O que melhor aprendi dessa época foi como pedir, implorar. Não via saída. Quebrei uma porção de barreiras que havia delimitado pra mim mesma trabalhando como escort. Não me importava com o que aconteceria comigo, e se você nunca esteve numa posição similar, não dá pra imaginar o quanto que as coisas podem piorar. Da maior parte, vivi da bondade de meus/minhas amigos/as porque é isso que fazemos uns/umas pelos/as outros/as quando não sobra mais nada, quando não temos outra maneira de ajudar.

Consegui sair dessa situação, mesmo que por pouco. Até hoje, permaneço destroçada financeiramente por conta desses quatro meses sem grana. Como muitas das pessoas que cresceram e permaneceram pobres, eu trabalho sempre que posso. Isso significa que vim quebrando meu corpo por vários anos, e nenhuma sociedade com um pingo de moralidade deveria esperar isso de ninguém. Permaneço insegura e vivo em terror, talvez mais agora do que nunca, de ficar muito doente. Também fico petrificada de não voltar a trabalhar caso a ordem de fechamento dos bares não seja revogada.

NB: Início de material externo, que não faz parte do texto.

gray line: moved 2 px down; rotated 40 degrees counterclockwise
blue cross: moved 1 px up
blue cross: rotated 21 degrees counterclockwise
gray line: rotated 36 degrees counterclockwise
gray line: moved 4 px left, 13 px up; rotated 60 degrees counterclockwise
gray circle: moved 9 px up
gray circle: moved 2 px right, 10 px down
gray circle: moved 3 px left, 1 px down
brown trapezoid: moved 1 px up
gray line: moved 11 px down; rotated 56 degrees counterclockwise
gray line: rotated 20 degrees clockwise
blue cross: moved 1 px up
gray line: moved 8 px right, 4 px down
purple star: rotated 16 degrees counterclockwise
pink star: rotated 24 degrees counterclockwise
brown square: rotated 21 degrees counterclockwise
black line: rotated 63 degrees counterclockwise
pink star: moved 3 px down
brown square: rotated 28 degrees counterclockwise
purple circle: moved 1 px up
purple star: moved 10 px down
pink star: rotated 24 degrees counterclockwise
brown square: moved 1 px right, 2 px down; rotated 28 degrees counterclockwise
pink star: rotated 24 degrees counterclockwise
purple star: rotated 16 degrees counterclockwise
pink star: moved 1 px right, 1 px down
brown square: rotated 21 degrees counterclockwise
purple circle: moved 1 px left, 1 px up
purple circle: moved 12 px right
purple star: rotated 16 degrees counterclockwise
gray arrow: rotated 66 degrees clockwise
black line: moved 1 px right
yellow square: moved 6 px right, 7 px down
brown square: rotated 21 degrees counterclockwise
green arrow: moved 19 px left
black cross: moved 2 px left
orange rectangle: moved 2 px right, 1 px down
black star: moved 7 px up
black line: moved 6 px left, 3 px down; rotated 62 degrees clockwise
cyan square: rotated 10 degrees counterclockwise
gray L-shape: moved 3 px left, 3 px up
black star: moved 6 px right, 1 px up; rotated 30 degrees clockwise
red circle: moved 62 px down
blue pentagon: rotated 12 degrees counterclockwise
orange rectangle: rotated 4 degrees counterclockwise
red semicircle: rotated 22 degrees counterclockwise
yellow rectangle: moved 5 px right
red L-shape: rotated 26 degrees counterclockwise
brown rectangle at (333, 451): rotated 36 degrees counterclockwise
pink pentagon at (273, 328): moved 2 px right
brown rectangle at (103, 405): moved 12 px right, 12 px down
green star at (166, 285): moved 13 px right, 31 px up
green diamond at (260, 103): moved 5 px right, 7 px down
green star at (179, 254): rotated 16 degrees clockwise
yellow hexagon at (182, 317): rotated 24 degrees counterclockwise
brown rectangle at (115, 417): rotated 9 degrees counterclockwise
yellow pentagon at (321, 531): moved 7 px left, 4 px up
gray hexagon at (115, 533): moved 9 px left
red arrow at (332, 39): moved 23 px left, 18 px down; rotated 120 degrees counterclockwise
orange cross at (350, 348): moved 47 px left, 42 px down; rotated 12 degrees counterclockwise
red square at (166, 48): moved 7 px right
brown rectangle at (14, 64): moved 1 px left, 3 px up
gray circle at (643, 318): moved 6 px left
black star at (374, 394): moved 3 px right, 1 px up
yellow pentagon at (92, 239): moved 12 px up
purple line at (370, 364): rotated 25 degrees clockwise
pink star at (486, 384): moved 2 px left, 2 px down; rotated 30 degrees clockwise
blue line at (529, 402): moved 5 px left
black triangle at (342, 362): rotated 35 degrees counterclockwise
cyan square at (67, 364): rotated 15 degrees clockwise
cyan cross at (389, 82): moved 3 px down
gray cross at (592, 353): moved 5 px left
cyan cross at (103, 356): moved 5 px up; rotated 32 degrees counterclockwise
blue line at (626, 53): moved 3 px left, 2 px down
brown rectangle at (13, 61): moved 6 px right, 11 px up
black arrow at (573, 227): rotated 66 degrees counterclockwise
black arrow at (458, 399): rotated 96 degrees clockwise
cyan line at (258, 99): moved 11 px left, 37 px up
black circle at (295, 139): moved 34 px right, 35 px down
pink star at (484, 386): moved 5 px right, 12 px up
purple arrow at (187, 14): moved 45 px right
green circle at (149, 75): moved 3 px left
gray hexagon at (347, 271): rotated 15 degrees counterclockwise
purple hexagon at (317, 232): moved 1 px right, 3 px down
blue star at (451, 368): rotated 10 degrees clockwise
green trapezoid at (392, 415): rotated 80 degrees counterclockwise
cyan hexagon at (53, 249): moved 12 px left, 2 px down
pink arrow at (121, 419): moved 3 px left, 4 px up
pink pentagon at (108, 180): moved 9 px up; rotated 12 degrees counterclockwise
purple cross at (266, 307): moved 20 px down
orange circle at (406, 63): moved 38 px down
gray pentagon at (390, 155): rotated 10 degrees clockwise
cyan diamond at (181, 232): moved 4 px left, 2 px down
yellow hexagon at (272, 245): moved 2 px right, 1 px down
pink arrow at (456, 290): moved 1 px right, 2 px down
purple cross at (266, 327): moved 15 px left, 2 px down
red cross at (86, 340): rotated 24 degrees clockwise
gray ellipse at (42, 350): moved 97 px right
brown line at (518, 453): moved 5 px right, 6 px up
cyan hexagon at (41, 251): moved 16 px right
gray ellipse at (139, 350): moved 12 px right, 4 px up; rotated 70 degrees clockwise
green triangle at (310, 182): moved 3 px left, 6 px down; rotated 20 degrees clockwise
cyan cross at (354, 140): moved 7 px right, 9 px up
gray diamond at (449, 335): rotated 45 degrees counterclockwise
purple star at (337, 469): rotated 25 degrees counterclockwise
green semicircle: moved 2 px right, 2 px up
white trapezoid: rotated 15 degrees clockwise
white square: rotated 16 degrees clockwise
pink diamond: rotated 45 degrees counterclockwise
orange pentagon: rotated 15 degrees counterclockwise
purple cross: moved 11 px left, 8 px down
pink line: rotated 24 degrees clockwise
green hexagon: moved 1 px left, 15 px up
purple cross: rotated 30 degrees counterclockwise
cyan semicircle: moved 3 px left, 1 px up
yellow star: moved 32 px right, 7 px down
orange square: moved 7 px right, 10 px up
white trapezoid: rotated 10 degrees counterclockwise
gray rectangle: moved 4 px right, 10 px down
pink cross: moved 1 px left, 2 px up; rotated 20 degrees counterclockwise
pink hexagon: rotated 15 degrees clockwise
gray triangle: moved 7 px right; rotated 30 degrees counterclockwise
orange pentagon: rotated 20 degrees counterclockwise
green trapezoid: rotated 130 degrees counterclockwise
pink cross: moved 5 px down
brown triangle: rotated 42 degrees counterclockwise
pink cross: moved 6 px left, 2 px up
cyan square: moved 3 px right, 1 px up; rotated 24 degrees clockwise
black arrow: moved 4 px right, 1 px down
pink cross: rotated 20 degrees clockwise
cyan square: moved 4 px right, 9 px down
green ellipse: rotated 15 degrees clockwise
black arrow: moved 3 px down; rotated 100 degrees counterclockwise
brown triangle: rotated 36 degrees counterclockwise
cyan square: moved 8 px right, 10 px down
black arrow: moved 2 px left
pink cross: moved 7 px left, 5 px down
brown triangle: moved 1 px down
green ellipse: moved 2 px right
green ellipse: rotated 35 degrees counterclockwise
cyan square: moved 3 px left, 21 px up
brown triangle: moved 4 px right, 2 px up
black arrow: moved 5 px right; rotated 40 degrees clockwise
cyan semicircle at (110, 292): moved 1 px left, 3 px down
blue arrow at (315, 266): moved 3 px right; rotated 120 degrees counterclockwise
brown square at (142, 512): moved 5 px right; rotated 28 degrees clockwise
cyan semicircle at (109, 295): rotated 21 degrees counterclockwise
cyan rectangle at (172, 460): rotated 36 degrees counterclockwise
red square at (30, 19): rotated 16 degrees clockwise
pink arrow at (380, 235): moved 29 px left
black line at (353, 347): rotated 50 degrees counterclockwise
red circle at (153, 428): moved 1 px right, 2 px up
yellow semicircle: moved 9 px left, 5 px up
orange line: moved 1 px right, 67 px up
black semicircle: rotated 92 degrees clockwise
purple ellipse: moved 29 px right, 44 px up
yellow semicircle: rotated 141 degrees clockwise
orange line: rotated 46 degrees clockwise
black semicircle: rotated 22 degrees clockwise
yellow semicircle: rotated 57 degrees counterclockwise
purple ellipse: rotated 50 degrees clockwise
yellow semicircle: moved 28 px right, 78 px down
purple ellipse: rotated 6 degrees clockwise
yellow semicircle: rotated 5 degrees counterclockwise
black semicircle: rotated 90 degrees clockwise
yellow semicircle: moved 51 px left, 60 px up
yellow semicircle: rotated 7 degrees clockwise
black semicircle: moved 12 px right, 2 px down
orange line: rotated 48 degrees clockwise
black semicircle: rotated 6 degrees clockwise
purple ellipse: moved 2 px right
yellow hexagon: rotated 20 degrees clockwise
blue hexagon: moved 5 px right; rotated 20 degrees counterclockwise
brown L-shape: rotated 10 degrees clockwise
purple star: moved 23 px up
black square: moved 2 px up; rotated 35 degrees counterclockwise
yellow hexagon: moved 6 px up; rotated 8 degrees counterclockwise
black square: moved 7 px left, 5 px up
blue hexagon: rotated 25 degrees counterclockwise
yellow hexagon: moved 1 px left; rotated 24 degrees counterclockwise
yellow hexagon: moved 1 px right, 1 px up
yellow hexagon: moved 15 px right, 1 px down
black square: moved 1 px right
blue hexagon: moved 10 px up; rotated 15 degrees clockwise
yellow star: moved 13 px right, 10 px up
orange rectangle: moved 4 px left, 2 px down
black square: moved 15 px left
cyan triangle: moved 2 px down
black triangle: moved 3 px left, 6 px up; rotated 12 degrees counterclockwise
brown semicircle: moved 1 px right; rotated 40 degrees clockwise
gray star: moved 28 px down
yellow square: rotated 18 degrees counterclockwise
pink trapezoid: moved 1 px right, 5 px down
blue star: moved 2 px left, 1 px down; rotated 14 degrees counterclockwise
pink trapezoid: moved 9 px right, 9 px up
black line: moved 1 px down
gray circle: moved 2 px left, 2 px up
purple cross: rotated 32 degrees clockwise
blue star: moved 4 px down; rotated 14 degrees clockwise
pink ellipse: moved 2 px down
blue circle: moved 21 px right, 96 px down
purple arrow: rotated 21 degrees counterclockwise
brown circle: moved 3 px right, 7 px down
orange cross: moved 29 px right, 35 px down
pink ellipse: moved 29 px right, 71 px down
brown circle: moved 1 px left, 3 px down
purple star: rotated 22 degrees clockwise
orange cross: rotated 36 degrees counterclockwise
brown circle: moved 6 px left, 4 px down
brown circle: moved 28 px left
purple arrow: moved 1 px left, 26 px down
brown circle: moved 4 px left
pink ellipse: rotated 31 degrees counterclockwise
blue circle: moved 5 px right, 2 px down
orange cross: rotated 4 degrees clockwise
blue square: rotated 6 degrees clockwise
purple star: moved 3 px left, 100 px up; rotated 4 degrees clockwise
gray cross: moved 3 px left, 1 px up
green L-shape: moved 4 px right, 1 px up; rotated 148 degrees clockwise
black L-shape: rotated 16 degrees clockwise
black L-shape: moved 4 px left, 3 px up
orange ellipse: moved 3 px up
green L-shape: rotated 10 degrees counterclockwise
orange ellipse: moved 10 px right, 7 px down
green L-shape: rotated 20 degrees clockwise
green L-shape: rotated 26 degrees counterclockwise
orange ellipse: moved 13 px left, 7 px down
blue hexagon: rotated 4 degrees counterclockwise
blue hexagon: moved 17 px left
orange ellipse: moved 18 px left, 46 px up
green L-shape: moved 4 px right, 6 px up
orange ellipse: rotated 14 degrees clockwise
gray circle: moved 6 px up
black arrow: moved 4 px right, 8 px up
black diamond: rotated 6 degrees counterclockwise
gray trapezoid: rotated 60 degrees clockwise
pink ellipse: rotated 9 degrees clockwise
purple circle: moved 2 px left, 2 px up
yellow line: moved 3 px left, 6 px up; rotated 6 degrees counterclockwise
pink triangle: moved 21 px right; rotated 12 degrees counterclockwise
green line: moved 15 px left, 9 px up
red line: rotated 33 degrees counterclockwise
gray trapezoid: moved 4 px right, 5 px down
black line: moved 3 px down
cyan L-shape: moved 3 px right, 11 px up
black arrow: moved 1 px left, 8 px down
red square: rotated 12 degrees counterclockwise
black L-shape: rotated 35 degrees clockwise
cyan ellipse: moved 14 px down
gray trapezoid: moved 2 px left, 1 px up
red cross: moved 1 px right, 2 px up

Sempre temi por minha sobrevivência nessa economia; agora preciso temer o grande problema entre a contínua ansiedade e o medo de sobreviver a essa pandemia.

O Presidente Donald Trump está exacerbando esse medo com sua vontade de colocar o país pra funcionar de novo em tempo pra Páscoa, provocando reações negativas até mesmo de seus próprios médicos especialistas. Isso vem logo depois da ênfase que ele deu de que não quer que a “cura” seja pior do que a doença, aparentemente afirmando que parar uma economia em nome da saúde pública é, de certa forma, pior que prevenir mortes e sofrimento generalizados durante uma pandemia global. Corpos como o meu podem ser o preço pago pelo esforço de manter o capitalismo funcionando normalmente enquanto os ricos são protegidos antes dos mais vulneráveis.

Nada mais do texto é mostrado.